Introduction:
Coronaviruses can infect humans and animals. A novel Coronavirus was identified in 2019, causing pneumonia in patients within China initially then spread globally, resulting in an epidemic. The virus that causes COVID-19 has been named severe acute respiratory syndrome coronavirus 2 (SARS-CoV-2). (1), (3)
Full-genome analysis indicated that the coronavirus that causes COVID-19 is a beta coronavirus that resembles SARS Virus (severe acute respiratory syndrome virus).

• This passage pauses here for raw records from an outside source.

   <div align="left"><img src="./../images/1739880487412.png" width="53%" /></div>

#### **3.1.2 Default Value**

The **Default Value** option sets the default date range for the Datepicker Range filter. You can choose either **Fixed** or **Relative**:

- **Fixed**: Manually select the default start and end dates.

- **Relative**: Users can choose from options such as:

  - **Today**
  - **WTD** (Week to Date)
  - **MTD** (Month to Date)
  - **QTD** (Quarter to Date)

Similarly, the structure of the receptor-binding gene region is very similar to that of the SARS virus, and the virus has been shown to use the same receptor, the angiotensin-converting enzyme 2 (ACE2), for cell entry (2)

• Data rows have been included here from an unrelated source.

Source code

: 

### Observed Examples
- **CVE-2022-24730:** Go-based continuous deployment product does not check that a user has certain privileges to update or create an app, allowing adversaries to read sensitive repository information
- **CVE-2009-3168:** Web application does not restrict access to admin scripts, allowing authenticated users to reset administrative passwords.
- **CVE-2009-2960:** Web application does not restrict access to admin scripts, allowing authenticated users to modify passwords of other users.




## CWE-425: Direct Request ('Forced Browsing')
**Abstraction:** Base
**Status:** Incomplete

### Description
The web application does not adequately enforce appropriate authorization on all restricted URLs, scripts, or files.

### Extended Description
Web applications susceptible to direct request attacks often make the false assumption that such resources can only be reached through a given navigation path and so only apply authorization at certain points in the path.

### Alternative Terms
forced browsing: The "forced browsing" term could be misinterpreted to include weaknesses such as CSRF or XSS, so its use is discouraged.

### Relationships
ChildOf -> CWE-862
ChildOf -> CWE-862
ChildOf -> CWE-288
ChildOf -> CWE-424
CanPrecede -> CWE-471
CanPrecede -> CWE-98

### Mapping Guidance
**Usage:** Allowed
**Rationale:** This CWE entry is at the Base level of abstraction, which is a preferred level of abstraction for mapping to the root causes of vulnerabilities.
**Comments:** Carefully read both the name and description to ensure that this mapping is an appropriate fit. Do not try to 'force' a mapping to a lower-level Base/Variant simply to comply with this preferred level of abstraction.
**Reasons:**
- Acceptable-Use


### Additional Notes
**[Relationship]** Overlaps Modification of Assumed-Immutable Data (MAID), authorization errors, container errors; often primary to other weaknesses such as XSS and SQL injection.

The cases of COVID-19 vary from asymptomatic or pauci symptomatic forms to clinical conditions characterized by respiratory failure , to multi-organ and systemic manifestations as well as sepsis, septic shock, and multiple organ dysfunction syndromes (MODS). (19)
One of the common laboratory findings among patients infected with COVID-19 is lymphopenia (5). We wanted to look at the presence of leucopenia in patients who tested positive for COVID -19  and delivered in our unit at Sandwell and West Birmingham hospital as many reports have been using it as a diagnostic marker but in our experience it seemed to be uncommon for CCOVID positive cases to have lymphopenia so we examined our results which confirmed our observations are true.

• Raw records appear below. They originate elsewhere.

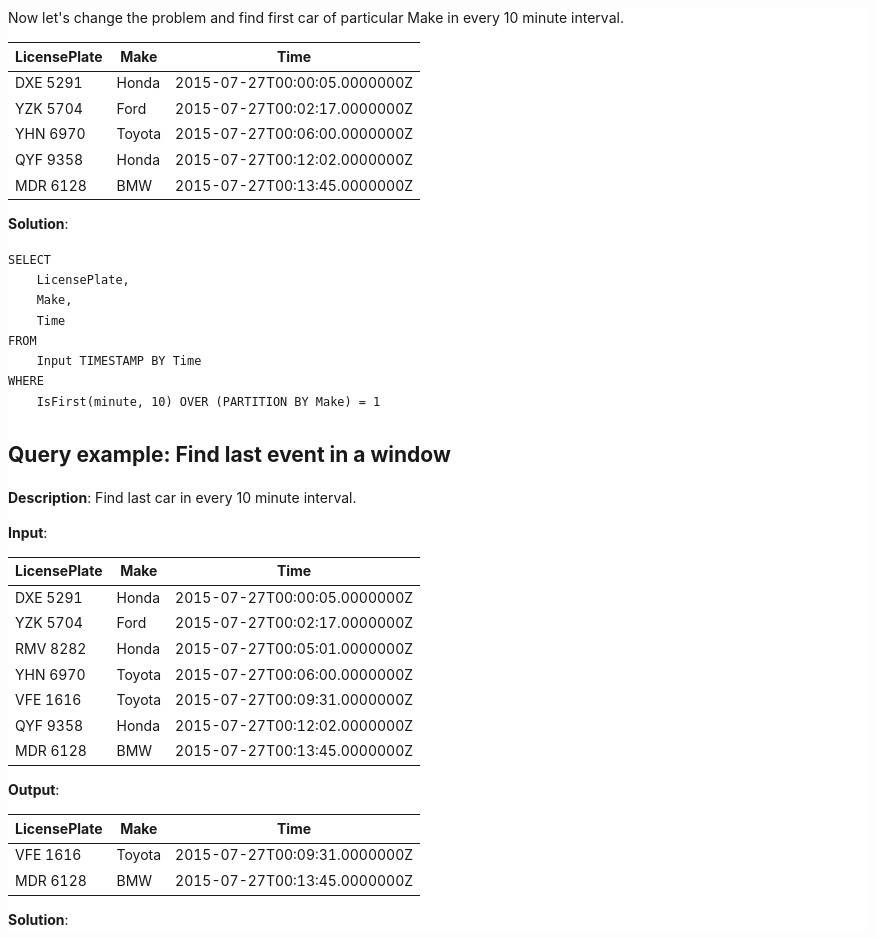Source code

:Now let's change the problem and find first car of particular Make in every 10 minute interval.

| LicensePlate | Make | Time |
| --- | --- | --- |
| DXE 5291 |Honda |2015-07-27T00:00:05.0000000Z |
| YZK 5704 |Ford |2015-07-27T00:02:17.0000000Z |
| YHN 6970 |Toyota |2015-07-27T00:06:00.0000000Z |
| QYF 9358 |Honda |2015-07-27T00:12:02.0000000Z |
| MDR 6128 |BMW |2015-07-27T00:13:45.0000000Z |

**Solution**:

    SELECT 
        LicensePlate,
        Make,
        Time
    FROM 
        Input TIMESTAMP BY Time
    WHERE 
        IsFirst(minute, 10) OVER (PARTITION BY Make) = 1

## Query example: Find last event in a window
**Description**: Find last car in every 10 minute interval.

**Input**:

| LicensePlate | Make | Time |
| --- | --- | --- |
| DXE 5291 |Honda |2015-07-27T00:00:05.0000000Z |
| YZK 5704 |Ford |2015-07-27T00:02:17.0000000Z |
| RMV 8282 |Honda |2015-07-27T00:05:01.0000000Z |
| YHN 6970 |Toyota |2015-07-27T00:06:00.0000000Z |
| VFE 1616 |Toyota |2015-07-27T00:09:31.0000000Z |
| QYF 9358 |Honda |2015-07-27T00:12:02.0000000Z |
| MDR 6128 |BMW |2015-07-27T00:13:45.0000000Z |

**Output**:

| LicensePlate | Make | Time |
| --- | --- | --- |
| VFE 1616 |Toyota |2015-07-27T00:09:31.0000000Z |
| MDR 6128 |BMW |2015-07-27T00:13:45.0000000Z |

**Solution**:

Material and Methods:  We reviewed all patients who tested positive for COVID-19 and were pregnant in our unit between 10 March 2020 and 31 May 2020. We looked at the white blood cell counts of all the patients and their outcomes. We specifically looked at lymphocyte count as well as neutrophil count and calculated the neutrophil lymphocyte ratio for every case in our series.